Das Querformat mit Ringbuchbindung und kurzen Texten erfüllt natürlich das angestrebte Ziel, das Handbuch im Cockpit zu nutzen, denn gebundene Bücher schlagen sich in der Regel schnell selbst wieder zu. Durch die meist großen Abbildungen wird der Inhalt tendenziell auch anschaulich vermittelt, nur fehlen mir teilweise etwas ausführlichere Erläuterungstexte, auch wenn zum Lesen im Cockpit u.U. keine Zeit vorhanden ist.
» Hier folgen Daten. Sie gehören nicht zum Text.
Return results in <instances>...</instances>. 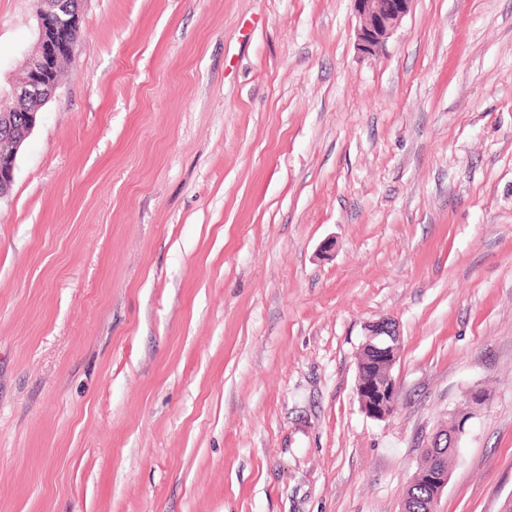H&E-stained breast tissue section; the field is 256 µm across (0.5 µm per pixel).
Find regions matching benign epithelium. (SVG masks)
<instances>
[{
	"instance_id": "7a95c632",
	"label": "benign epithelium",
	"mask_w": 512,
	"mask_h": 512,
	"mask_svg": "<svg viewBox=\"0 0 512 512\" xmlns=\"http://www.w3.org/2000/svg\"><path fill=\"white\" fill-rule=\"evenodd\" d=\"M360 19L359 50L373 55L383 49L401 27L413 0H351ZM81 0H37V52L29 59L24 76L7 91L0 90V129L8 130L10 146L0 156V199L8 195L15 176V158L24 140L36 124L39 108L50 100L58 87L51 77L62 62L71 56L73 43L69 34L79 26ZM25 101L33 105L22 122L14 124V107ZM401 335L396 323L382 319L368 326L362 350L372 361H358L356 392L364 413L385 420L396 410V381L391 368L400 350ZM467 420L452 414L448 424L440 427L422 448V454L436 456V451L458 447ZM438 484V495L429 499L426 512H436L439 495L448 486V470L430 469Z\"/></svg>"
}]
</instances>
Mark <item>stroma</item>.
<instances>
[{
	"instance_id": "35a3bbf8",
	"label": "stroma",
	"mask_w": 512,
	"mask_h": 512,
	"mask_svg": "<svg viewBox=\"0 0 512 512\" xmlns=\"http://www.w3.org/2000/svg\"><path fill=\"white\" fill-rule=\"evenodd\" d=\"M0 0V88L37 44ZM82 0L0 200V512L512 500V0ZM394 319L397 408L355 390ZM360 19L358 47L373 55L383 49L401 27L413 0H351ZM483 404L482 399L478 392L474 390L470 394V407L471 410L468 411V415L470 417L463 418L454 413L451 415L448 420V424L440 427L434 435L431 437L430 441L426 443L424 448H422V455L429 453L432 457L439 456L436 454L437 450H442L443 448H448V444L450 448H456L458 450V444L462 435L465 432V426L471 415L474 414V411L479 408ZM426 462L427 460L423 459L422 465H420V467H418L417 471L415 472L412 482L410 483L406 492V496H408L410 504L409 511L412 512H419L423 510L421 507L422 502L425 500V498H430L433 492L432 488L426 482V478L424 477ZM427 472L433 473L434 478L438 484V494L429 499V502L425 505L426 511L424 512H436L435 506L438 502V499L443 494L445 488L448 485V467L447 469L429 467Z\"/></svg>"
}]
</instances>
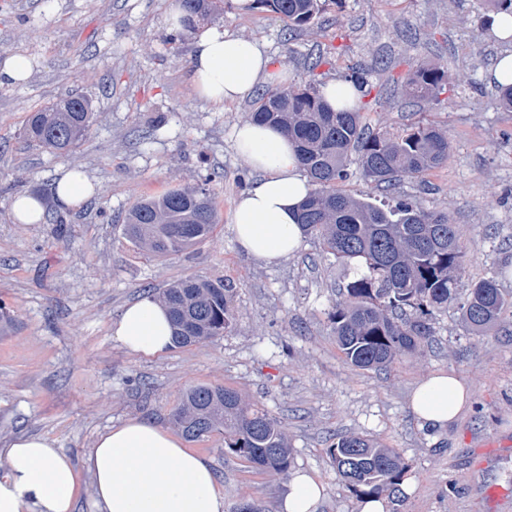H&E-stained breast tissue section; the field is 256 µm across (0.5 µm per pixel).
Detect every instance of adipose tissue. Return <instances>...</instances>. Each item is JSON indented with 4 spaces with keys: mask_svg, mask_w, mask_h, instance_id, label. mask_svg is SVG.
Masks as SVG:
<instances>
[{
    "mask_svg": "<svg viewBox=\"0 0 512 512\" xmlns=\"http://www.w3.org/2000/svg\"><path fill=\"white\" fill-rule=\"evenodd\" d=\"M270 57L244 37L207 28L194 37L191 80L209 101L249 98L260 78L279 82ZM239 153L259 171V181L238 200L232 224L245 252L267 262L299 246L298 212L312 190L293 144L276 127L252 121L235 130ZM129 352L162 353L171 344L166 306L150 294L129 304L112 324ZM469 388L445 373L428 377L411 396V409L426 426L445 427L469 406ZM0 512H74L82 472H90L95 512H224V493L212 468L183 448L179 437L132 417L100 433L86 468L54 439L22 435L0 441ZM322 485L298 473L278 503V512H318Z\"/></svg>",
    "mask_w": 512,
    "mask_h": 512,
    "instance_id": "ef3b65f1",
    "label": "adipose tissue"
}]
</instances>
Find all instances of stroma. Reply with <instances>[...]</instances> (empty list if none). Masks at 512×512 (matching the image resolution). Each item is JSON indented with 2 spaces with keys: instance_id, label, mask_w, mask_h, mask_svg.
<instances>
[{
  "instance_id": "35a3bbf8",
  "label": "stroma",
  "mask_w": 512,
  "mask_h": 512,
  "mask_svg": "<svg viewBox=\"0 0 512 512\" xmlns=\"http://www.w3.org/2000/svg\"><path fill=\"white\" fill-rule=\"evenodd\" d=\"M174 0H0V61L22 53L34 71L0 85V303L13 318L0 331V440L44 435L83 460L97 435L130 417L173 429L185 389L235 390L277 420L291 446L288 474L257 470L212 433L184 446L213 469L224 512L246 502L277 512L297 472L325 488L319 512H360L328 449L342 435L378 440L402 457L412 494L387 512H512V308L487 334L472 331L459 305L436 312L434 334L381 370L349 366L329 313L352 278L302 238L290 257L265 262L239 246L232 215L259 180L235 147L234 131L254 98L218 106L190 78L194 36L172 37ZM486 0H328L311 25L291 29L277 14L222 0L203 27L256 41L290 85L364 70L370 93L359 110L367 130L396 132L420 122L447 134L446 166L383 189L358 167L343 183L369 201L402 197L455 224L466 258L459 297L486 278L512 295V111L487 75L506 51L492 33ZM424 62L449 76L427 101L403 80ZM68 95L92 101L91 130L56 155L31 145L32 112ZM77 168L96 192L72 208L55 200L61 169ZM221 177L218 224L207 240L158 258L123 234L139 198ZM40 196L46 222L15 223L12 199ZM224 280L236 320L224 336L154 356L128 353L112 335L123 309L172 282ZM455 375L473 398L442 428L421 424L414 387L436 372Z\"/></svg>"
}]
</instances>
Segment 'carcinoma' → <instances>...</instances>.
I'll use <instances>...</instances> for the list:
<instances>
[{"label":"carcinoma","mask_w":512,"mask_h":512,"mask_svg":"<svg viewBox=\"0 0 512 512\" xmlns=\"http://www.w3.org/2000/svg\"><path fill=\"white\" fill-rule=\"evenodd\" d=\"M328 0H258L293 27L313 23ZM217 0H176L185 31L205 19ZM445 71L419 64L407 74L405 93L412 99L438 95ZM91 104L83 97L62 98L31 113L23 133L33 145L58 155L76 149L91 128ZM253 122L279 128L297 148L313 190L298 213L301 233L321 241L326 253L353 269L344 298L330 313L336 345L345 361L359 369H380L412 352L433 336L432 315L455 299L456 275L465 255L448 214L428 211L410 199L380 205L345 193L356 157L363 177L390 187L403 177L421 176L448 161V138L431 125H413L398 133L365 132L358 111H334L311 85L269 87L249 114ZM209 177L192 190H172L135 201L123 234L158 257L183 252L207 239L218 223ZM234 289L222 280L186 278L170 284L162 302L176 331L173 345L224 335L232 327ZM512 295L493 278L469 290L460 304L463 320L484 332L500 320ZM174 421L191 440L224 434V447L254 467L285 474L290 448L277 421L243 403L222 386H194L182 394ZM273 448L271 456L263 449ZM332 466L359 498H395L402 493L406 467L400 455L377 441L350 434L329 448Z\"/></svg>","instance_id":"carcinoma-1"}]
</instances>
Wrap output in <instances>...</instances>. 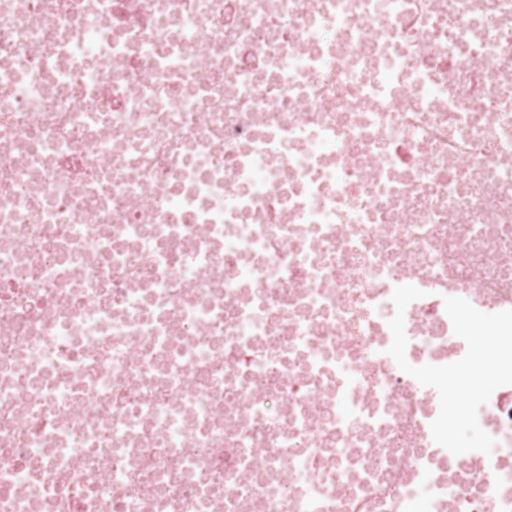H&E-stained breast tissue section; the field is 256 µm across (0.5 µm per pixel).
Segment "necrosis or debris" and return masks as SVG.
Masks as SVG:
<instances>
[{"label": "necrosis or debris", "mask_w": 512, "mask_h": 512, "mask_svg": "<svg viewBox=\"0 0 512 512\" xmlns=\"http://www.w3.org/2000/svg\"><path fill=\"white\" fill-rule=\"evenodd\" d=\"M403 285L512 310V0H0V512H512Z\"/></svg>", "instance_id": "1"}]
</instances>
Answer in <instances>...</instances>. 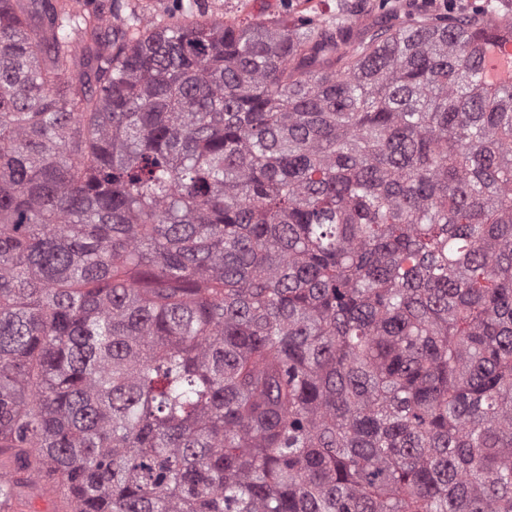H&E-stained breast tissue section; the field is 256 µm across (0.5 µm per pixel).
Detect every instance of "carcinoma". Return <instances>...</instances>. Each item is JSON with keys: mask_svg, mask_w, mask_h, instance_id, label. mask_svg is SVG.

Ob die Kombination für Motor- und Segelboote sinnvoll ist, mag jeder für sich selbst entscheiden.
Im Vergleich bietet das oben erwähnte, als Paperback gebundene Buch „Stressfrei Segeln“ des gleichen Autors für 3 € Aufschlag mehr Inhalt (160 Seiten) über das An- und Ablegen hinaus mit Ausrichtung auf kleine Crews und Einhandsegler. Es enthält statt – zugegeben anschaulicher - Zeichnungen in Draufsicht mehr Fotos, aber dafür auch diverse QR-Codes, mit denen man zu entsprechenden Erläuterungsvideos geleitet wird. Und wenn die QR-Code-Erkennung nicht funktionieren sollte (wie bei mir), dann kann man alle Videos auf der Homepage des Verlags unter dem Buchtitel „Stressfrei Segeln“ anklicken und ansehen.